Biogas is a form of gas composed of hydrocarbons, typically a mixture of mostly methane and carbon dioxide. Biogas forms as a natural breakdown process of organic waste through bacteria. Sources of biogas include organic wastes such as food scraps, yard waste, and animal manure, though it can also be found in landfills and wastewater treatment plants. Once a reliable source has been procured, biogas can be used in natural gas boilers, with minor to no modifications.
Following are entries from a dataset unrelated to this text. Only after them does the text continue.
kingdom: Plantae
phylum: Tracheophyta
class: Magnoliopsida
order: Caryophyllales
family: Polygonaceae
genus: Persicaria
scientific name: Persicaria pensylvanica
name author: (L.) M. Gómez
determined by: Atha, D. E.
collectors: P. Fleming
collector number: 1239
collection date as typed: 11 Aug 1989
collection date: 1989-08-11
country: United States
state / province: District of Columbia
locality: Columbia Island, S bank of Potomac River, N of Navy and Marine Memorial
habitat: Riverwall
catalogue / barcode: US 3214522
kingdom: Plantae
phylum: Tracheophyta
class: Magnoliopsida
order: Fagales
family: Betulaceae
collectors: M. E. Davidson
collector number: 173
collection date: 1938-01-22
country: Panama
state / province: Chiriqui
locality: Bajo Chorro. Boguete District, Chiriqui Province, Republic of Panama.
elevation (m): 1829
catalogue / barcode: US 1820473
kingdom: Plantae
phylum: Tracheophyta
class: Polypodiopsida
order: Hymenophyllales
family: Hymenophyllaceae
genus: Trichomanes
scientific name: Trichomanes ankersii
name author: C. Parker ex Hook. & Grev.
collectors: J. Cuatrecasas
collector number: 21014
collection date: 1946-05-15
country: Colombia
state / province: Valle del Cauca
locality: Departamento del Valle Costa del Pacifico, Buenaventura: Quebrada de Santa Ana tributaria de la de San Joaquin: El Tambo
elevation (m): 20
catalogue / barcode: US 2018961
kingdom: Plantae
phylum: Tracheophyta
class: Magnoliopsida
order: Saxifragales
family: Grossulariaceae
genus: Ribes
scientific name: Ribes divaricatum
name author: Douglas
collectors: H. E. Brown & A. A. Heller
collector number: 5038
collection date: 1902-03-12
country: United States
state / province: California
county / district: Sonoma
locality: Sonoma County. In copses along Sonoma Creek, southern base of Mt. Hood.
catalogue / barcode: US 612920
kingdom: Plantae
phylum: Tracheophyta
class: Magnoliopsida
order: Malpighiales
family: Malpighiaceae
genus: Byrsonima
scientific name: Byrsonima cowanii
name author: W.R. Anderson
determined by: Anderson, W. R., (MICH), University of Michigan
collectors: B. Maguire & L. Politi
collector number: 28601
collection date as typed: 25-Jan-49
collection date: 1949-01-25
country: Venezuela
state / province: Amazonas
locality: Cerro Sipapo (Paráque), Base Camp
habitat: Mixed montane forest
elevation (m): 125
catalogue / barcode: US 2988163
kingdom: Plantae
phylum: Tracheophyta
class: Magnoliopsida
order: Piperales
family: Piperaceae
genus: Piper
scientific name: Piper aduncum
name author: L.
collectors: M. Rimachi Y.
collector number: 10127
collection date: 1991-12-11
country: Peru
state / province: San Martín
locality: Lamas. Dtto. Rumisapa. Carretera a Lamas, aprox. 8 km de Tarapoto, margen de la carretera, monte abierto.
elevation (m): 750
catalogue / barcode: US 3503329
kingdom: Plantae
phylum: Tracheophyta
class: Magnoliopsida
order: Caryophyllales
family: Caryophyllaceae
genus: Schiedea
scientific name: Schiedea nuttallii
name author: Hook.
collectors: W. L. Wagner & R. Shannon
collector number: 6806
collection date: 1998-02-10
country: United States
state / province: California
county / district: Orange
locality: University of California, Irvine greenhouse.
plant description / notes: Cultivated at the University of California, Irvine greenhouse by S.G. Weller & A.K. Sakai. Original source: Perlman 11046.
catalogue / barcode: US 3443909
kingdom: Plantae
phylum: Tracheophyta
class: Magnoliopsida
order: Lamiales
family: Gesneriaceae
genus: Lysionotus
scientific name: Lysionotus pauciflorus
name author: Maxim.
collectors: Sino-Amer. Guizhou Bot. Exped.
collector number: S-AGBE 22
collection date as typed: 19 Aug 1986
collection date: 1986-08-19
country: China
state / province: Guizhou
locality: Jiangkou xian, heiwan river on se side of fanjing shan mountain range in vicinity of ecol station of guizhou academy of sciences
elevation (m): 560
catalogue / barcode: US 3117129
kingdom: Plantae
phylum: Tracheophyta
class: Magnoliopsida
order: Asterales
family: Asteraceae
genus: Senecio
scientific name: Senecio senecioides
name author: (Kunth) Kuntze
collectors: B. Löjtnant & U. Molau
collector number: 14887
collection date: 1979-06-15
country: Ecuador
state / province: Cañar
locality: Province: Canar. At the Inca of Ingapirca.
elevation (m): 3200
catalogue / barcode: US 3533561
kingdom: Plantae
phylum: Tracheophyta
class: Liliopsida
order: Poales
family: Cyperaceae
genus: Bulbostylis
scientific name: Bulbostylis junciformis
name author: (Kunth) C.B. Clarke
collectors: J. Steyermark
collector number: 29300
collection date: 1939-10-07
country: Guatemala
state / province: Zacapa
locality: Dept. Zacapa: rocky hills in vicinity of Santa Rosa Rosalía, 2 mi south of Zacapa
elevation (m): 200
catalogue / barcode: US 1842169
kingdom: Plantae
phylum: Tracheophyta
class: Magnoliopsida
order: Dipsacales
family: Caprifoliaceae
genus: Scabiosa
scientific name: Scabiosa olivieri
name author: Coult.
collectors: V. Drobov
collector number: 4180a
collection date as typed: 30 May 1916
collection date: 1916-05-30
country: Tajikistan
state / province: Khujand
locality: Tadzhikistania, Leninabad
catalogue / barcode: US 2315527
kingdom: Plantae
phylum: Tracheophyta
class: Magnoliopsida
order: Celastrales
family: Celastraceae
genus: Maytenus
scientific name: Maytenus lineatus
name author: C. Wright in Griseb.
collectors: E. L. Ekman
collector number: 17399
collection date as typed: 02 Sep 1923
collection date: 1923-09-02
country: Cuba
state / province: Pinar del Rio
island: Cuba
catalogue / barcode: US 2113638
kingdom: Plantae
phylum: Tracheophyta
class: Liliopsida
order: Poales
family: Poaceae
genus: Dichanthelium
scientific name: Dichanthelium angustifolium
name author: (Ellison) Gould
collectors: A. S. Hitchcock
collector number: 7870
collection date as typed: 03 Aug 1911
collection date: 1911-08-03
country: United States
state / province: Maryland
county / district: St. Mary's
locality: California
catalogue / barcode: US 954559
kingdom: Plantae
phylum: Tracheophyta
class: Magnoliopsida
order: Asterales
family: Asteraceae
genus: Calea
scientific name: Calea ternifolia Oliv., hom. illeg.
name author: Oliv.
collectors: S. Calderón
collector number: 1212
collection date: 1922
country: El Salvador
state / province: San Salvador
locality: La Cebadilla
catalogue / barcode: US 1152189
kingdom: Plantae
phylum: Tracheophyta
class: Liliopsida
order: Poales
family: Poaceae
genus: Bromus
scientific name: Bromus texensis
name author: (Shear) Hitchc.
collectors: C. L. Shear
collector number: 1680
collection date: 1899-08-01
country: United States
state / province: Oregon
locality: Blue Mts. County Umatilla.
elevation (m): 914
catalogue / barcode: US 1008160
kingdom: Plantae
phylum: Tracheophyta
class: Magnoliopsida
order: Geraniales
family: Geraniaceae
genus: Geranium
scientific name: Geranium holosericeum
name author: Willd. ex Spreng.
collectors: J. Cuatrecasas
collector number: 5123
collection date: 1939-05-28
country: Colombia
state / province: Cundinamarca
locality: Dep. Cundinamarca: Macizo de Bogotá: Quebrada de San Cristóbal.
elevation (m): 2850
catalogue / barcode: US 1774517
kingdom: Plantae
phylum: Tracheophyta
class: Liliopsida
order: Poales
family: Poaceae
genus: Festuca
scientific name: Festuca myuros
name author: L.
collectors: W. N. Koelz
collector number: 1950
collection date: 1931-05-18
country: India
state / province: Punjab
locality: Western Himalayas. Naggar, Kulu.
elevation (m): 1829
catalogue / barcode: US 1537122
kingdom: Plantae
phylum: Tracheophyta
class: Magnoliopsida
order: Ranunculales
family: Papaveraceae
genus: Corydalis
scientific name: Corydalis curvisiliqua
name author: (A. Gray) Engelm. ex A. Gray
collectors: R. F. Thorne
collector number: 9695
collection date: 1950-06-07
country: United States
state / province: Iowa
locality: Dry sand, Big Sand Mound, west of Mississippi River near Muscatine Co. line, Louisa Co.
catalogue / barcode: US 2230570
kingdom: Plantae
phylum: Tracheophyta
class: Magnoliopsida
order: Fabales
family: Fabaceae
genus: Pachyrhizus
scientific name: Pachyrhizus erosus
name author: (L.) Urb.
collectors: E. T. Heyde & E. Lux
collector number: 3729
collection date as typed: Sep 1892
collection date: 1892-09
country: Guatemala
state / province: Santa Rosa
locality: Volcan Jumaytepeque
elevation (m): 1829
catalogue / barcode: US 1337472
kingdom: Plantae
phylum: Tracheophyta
This process has become a popular option to reduce natural gas dependency. 

Benefits

  • Reduces dependence on natural gas.
  • Can reduce organic waste streams on campus.
  • Facilitates a push for creative ways to capture unused and damaging resource.

Challenges

  • Obtaining a scalable amount of quality pipeline biogas may not be available to purchase.
  • Requires a campus with pre-existing heating infrastructure that utilizes natural gas. 

Impacts

  • GHG Impact

    Large

    Rarely scalable to make a noticeable different. 

  • Economic Impact

    Neutral

  • Feasibility

    Difficult

    Finding a scalable amount and the right partnership with a biogas producer is difficult/lengthy process.

  • Timeline

    2-5 years

    Finding a source, building a partnership and building a pipelines is time consuming.

  • Maintenance

    Low / None

    Switching from natural gas to pipeline quality biogas does not require much more attention than standard campus facility operations. 

  • Publicity

    Hmm... Okay.

    Nearly invisible unless promoted.